I think the words "feel" and "intend" are the key.

 

Ancdote from my early teens:

We had both a piano and a harmonium in the house at that time. My Mum played both, having learned the piano and "taken up" the harmonium later. I was into musical instruments at the time, and mentioned one day that the difference between the piano and the (free-reed) harmonium was that the piano's volume depended on your finger pressure, but the harmonium's didn't. Mum protested that she could play the harmonium espressively the same way as the piano, and proceeded to do so, with loud and soft passages.

I then got her to try again, but I crawled under the bench and worked the harmonium pedals with my hands. Mum varied her finger pressure as before, but everything came out at the same volume.

 

Q.E.D.!

 

However, had we had a camcorder back then, videos of her playing the same piece with the same expression on piano and harmonium would have looked the same!

When you want to get louder on the piano, you lean slightly forward, and when you want to get quiet, you lean slightly back. Leaning forward puts the weight of your shoulders more directly over your fi ngers, and the angle of your elbows narrows, giving you a stronger leverage. Leaning back takes the weight off your hands, and also straighens the elbows slightly, making them weaker. As a trained pianist, Mum did this instinctively.
--
- **Work order 1**: Count the lines in the listing that contain the string "observer", matching case exactly, and reply with the number alone.
The listing that follows is unrelated to the piano and harmonium anecdote above.
--
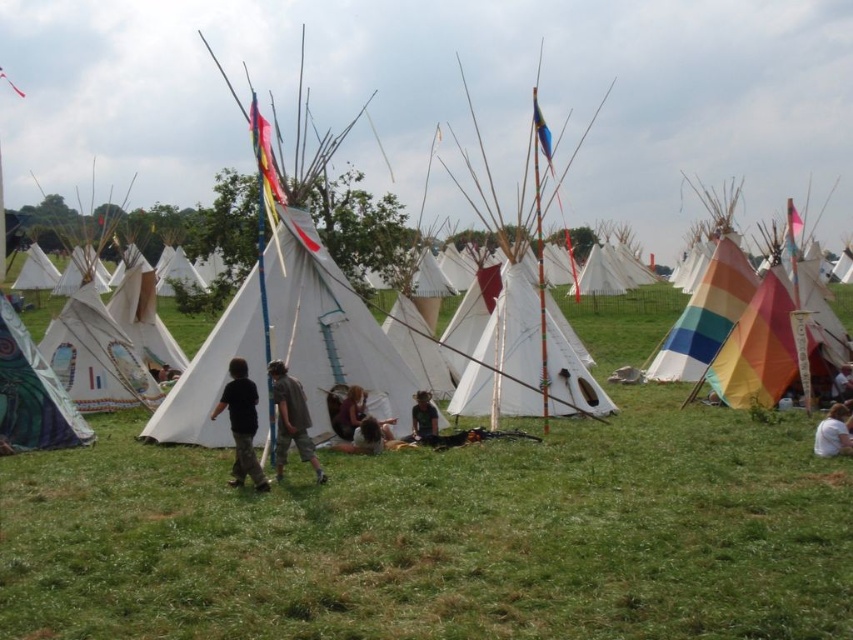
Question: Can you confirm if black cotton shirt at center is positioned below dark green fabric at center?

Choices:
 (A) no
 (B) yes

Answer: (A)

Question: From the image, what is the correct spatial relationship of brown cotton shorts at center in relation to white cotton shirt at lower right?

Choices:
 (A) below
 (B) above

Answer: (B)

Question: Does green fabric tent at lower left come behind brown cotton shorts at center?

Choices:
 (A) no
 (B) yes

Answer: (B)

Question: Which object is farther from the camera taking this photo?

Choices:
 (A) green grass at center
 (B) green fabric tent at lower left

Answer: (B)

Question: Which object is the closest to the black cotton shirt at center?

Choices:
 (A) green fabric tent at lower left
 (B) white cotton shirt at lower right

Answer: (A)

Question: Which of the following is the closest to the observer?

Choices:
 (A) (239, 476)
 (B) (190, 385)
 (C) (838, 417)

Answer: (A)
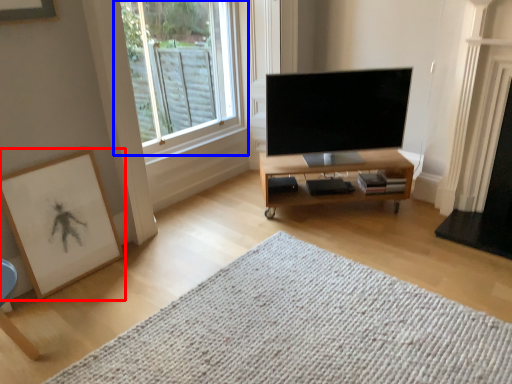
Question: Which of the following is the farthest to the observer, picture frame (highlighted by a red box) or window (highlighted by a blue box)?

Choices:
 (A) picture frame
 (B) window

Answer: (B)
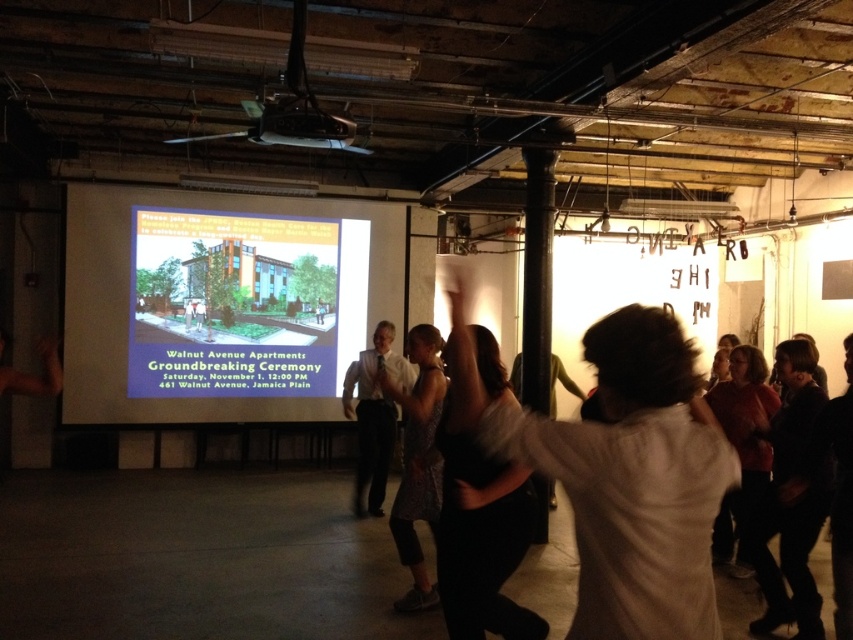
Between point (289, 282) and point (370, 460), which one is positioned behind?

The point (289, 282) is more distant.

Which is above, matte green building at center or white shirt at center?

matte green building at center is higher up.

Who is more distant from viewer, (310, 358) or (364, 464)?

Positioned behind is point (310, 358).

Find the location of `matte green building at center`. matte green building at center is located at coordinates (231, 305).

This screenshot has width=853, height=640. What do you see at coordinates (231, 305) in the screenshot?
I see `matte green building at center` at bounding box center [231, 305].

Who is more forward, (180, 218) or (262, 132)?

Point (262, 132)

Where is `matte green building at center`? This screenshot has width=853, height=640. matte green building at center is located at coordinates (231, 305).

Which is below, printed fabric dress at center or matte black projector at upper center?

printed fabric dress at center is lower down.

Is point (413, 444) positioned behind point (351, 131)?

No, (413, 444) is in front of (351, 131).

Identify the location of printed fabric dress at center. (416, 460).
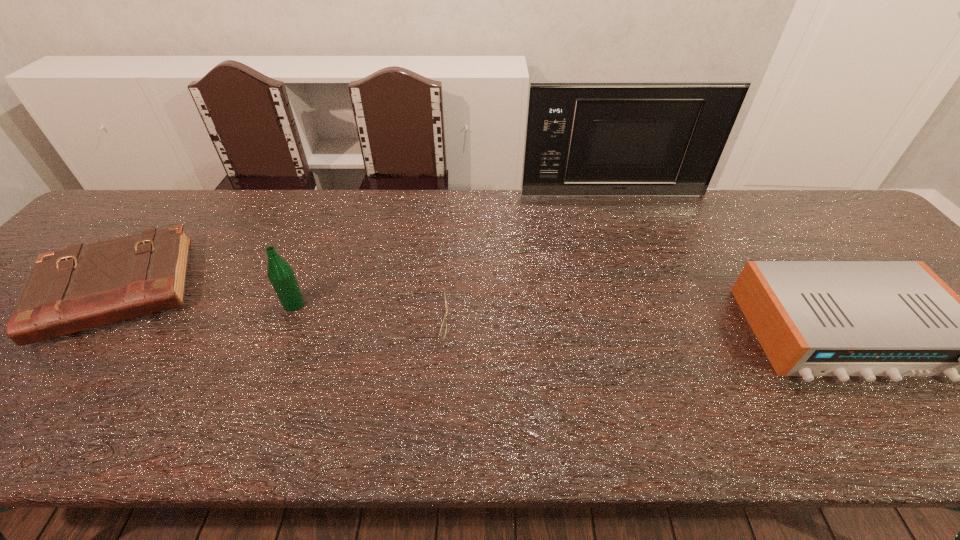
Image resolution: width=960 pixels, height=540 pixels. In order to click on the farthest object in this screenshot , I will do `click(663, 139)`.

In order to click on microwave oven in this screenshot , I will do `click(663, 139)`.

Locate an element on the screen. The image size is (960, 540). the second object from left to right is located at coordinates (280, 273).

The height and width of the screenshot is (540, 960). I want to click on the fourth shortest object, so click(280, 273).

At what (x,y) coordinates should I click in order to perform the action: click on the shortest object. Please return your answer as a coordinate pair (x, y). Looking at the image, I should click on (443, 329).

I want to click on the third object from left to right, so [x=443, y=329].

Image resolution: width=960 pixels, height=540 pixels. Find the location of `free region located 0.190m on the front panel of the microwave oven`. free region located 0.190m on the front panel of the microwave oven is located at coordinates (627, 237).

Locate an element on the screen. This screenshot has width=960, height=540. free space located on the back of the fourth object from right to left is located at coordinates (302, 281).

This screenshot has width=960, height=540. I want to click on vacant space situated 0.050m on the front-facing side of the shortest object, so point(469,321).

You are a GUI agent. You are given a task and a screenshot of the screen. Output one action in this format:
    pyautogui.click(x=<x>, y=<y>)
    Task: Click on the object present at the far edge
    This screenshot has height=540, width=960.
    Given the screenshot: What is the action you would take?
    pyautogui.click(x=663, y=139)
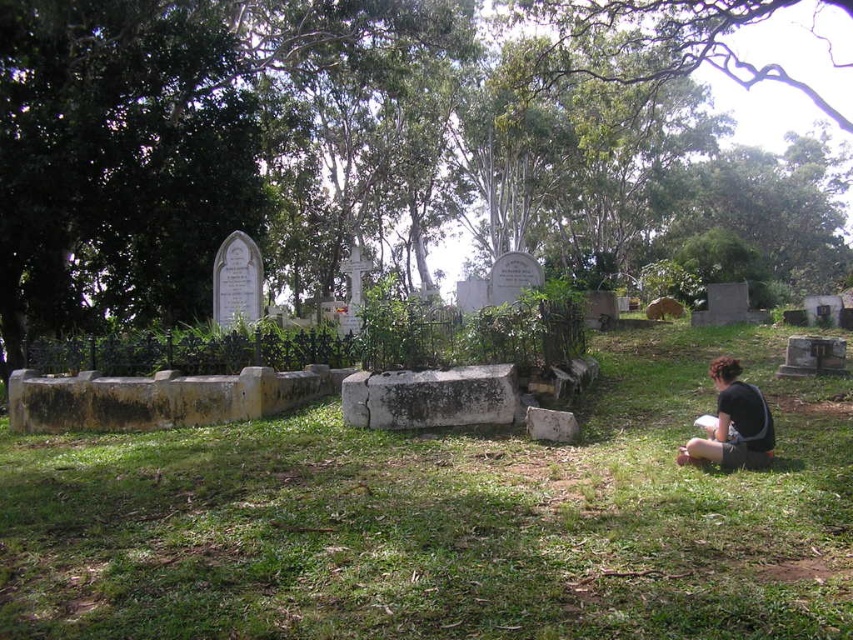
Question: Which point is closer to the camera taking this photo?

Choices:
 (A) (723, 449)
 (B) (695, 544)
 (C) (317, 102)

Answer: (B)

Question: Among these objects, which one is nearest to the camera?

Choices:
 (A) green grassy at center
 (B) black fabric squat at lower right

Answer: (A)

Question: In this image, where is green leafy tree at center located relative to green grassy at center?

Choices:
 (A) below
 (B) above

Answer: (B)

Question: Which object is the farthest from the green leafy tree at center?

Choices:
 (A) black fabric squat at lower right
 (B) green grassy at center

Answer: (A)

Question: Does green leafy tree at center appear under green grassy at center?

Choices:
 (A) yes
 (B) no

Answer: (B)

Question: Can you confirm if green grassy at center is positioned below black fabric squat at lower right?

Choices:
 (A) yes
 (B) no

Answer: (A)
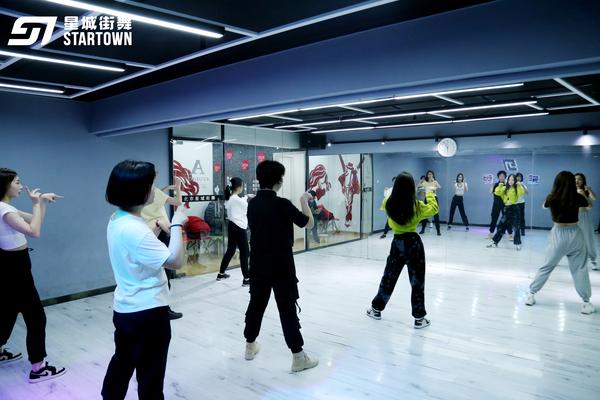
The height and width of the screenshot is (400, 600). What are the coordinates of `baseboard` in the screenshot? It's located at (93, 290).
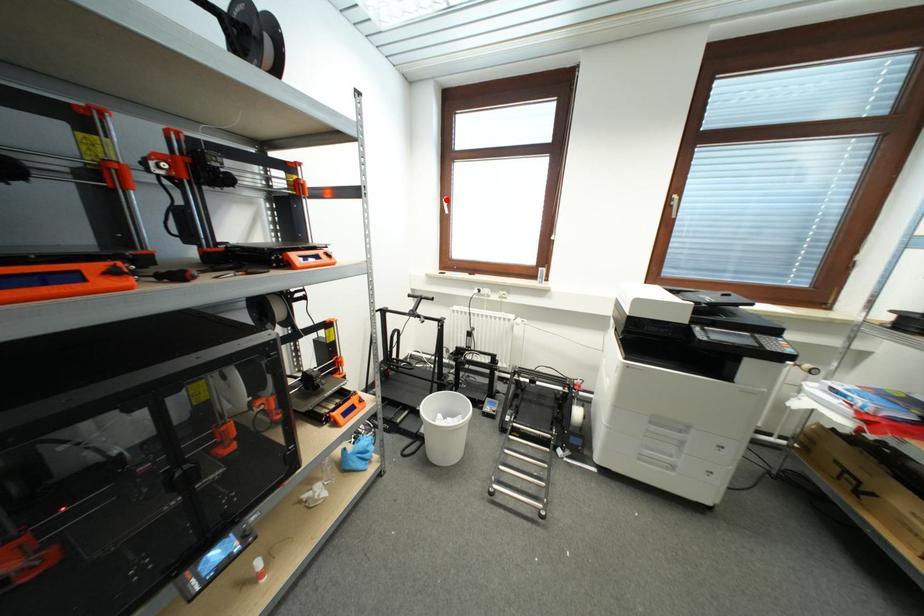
--
- **Work order 2**: Carry on the piano and harmonium anecdote from its last sentence.

- **Written answer 1**: 2

- **Written answer 2**:
 

She also did it on the harmonium, through force of pianist habit. But of course, when you lean forward, you also put more weight on your feet and narrow the angle of the hip, giving the legs more leverage. Leaning back, you have less weight on the feet, and the hip is straighter and has less leverage. And of course this influences the force with which you pump the pedals to work the bellows.

 

So when Mum intended to play the harmonium louder or softer, she did the right thing for the wrong reason, but out of the right feeling!

 

I find that leaning in and out also works on the concertina. If you browse YouTube, the concertinists who sit stiff and rigid tend to play less expressively than those who "go with the music."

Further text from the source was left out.